Segment Start: Records shown
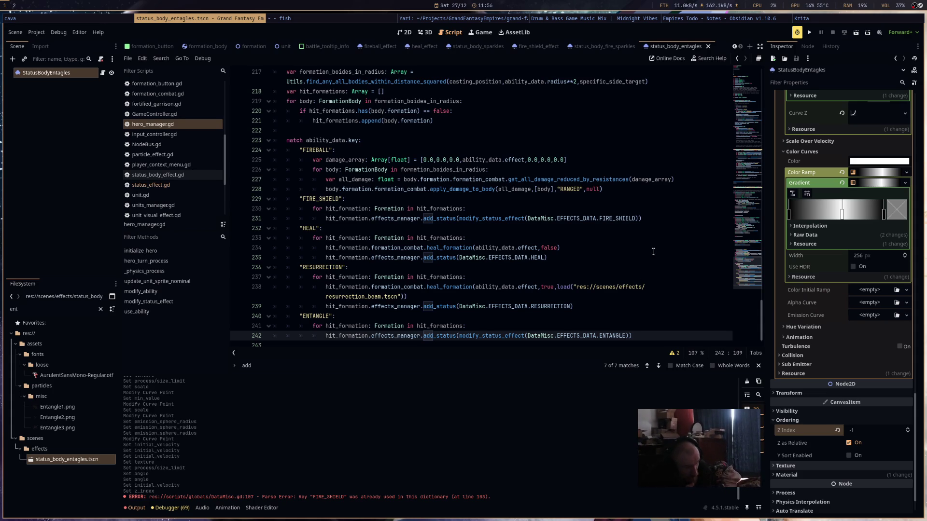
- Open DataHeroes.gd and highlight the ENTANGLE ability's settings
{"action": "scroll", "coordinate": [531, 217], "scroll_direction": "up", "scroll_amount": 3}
Segment End: Records shown
Segment Start: Records shown
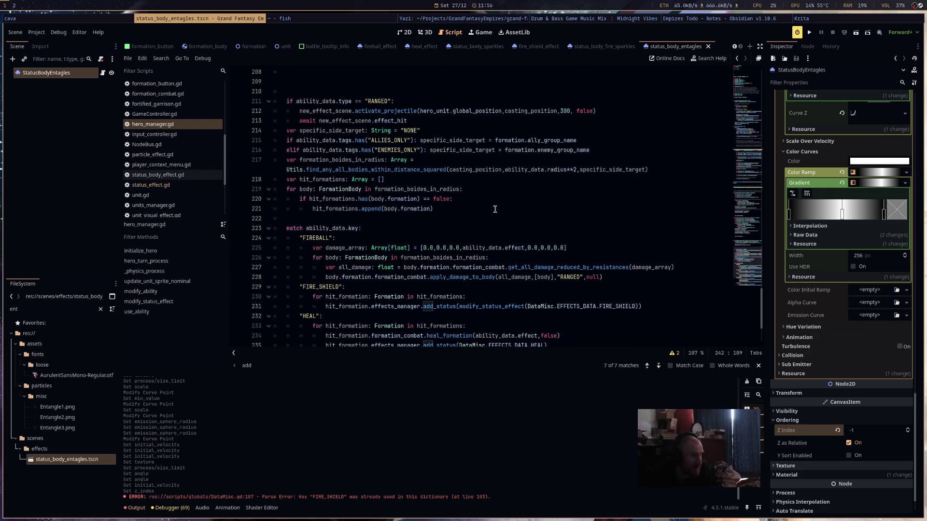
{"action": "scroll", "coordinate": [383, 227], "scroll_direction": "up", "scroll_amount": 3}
Segment End: Records shown
Segment Start: Records shown
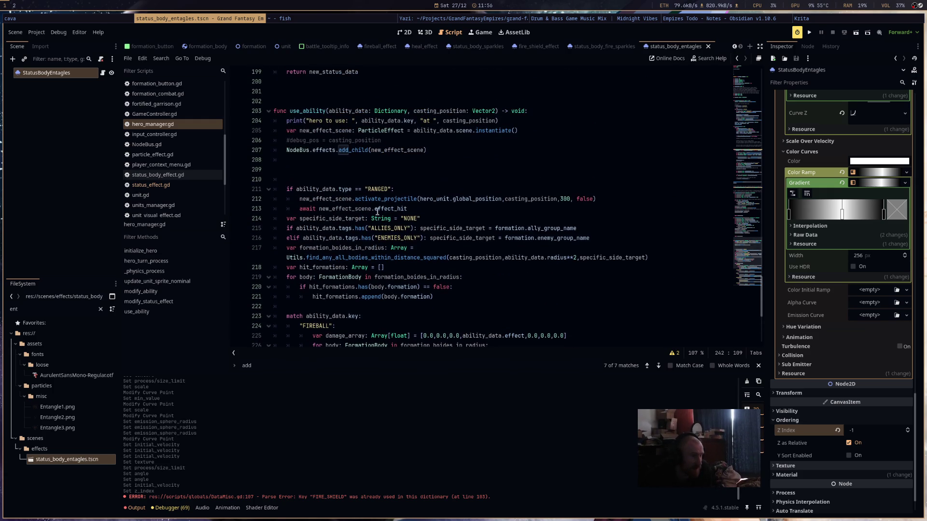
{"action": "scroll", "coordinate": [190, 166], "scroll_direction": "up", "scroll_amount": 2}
Segment End: Records shown
▶ _Problem details_: Scan the data, and report each line that uses the word "scroll".

▶ _Answer to the problem_:
{"action": "scroll", "coordinate": [531, 217], "scroll_direction": "up", "scroll_amount": 3}
{"action": "scroll", "coordinate": [383, 227], "scroll_direction": "up", "scroll_amount": 3}
{"action": "scroll", "coordinate": [190, 166], "scroll_direction": "up", "scroll_amount": 2}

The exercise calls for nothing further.